Post Tension Timber Beam - Rod Strength
Post Tension Timber Beam - Rod Strength
(OP)
I came across an existing warehouse (old building maybe 70's) with post tensioned timber girders. The entire structure seems to be designed for some fairly high loads. However, when I check the post-tensioned girders, the rods seem to fail badly. The girder's consist of 6x12 beam (top chord) and a 3/4" diameter steel rod with turn-buckle. Depth from top of beam to centerline of rod is 30". Seems very odd that these would have been under designed given the "beef" of everything else.

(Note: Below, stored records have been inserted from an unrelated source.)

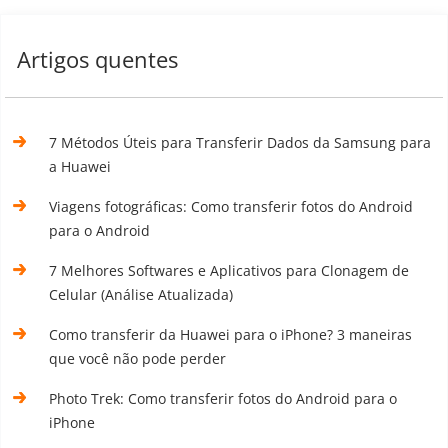
Artigos quentes
7 Métodos Úteis para Transferir Dados da Samsung para
a Huawei
Viagens fotográficas: Como transferir fotos do Android
para o Android
7 Melhores Softwares e Aplicativos para Clonagem de
Celular (Análise Atualizada)
Como transferir da Huawei para o iPhone? 3 maneiras
que você não pode perder
Photo Trek: Como transferir fotos do Android para o
iPhone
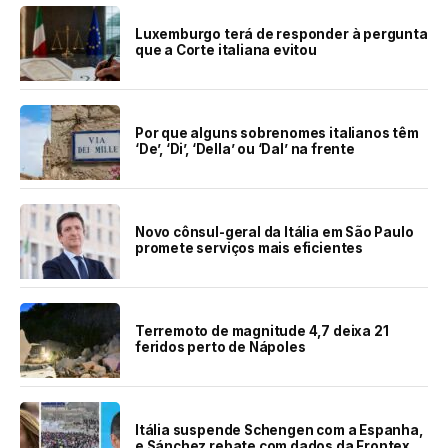
Luxemburgo terá de responder à pergunta
que a Corte italiana evitou
Por que alguns sobrenomes italianos têm
‘De’, ‘Di’, ‘Della’ ou ‘Dal’ na frente
Novo cônsul-geral da Itália em São Paulo
promete serviços mais eficientes
Terremoto de magnitude 4,7 deixa 21
feridos perto de Nápoles
Itália suspende Schengen com a Espanha,
e Sánchez rebate com dados da Frontex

A few questions come to mind:
A few questions come to mind:
- What grade steel was used?
- Would they have used ultimate strength or yield strength?
- Were these tensioned or just acting as a bottom chord?
- Any ideas on why these rods would be so far overstressed?
RE: Post Tension Timber Beam - Rod Strength
RE: Post Tension Timber Beam - Rod Strength
-36 ksi
-Yield
-Just bottom chord save some pre-stressing of the turnbuckles to get things taught. This very much depends on whether or not the rods are original construction vs retrofit.
24" effective depth on a 12" beam seems like a pretty shallow truss for this kind of setup.
Span?
One deviator at the middle or two at the 1/3 points?
phamENG's theory is appealing. Maybe the wood was creeping in a way that was deemed unacceptable.
RE: Post Tension Timber Beam - Rod Strength
25'
I'm doubling checking measurements though, again, just very odd. Your assumptions are what I used in the analysis. I played around with post-tension which helps things overall, but still the rod doesn't seem to work.
1/3 points
Agreed. again, I'm double-checking dimensions.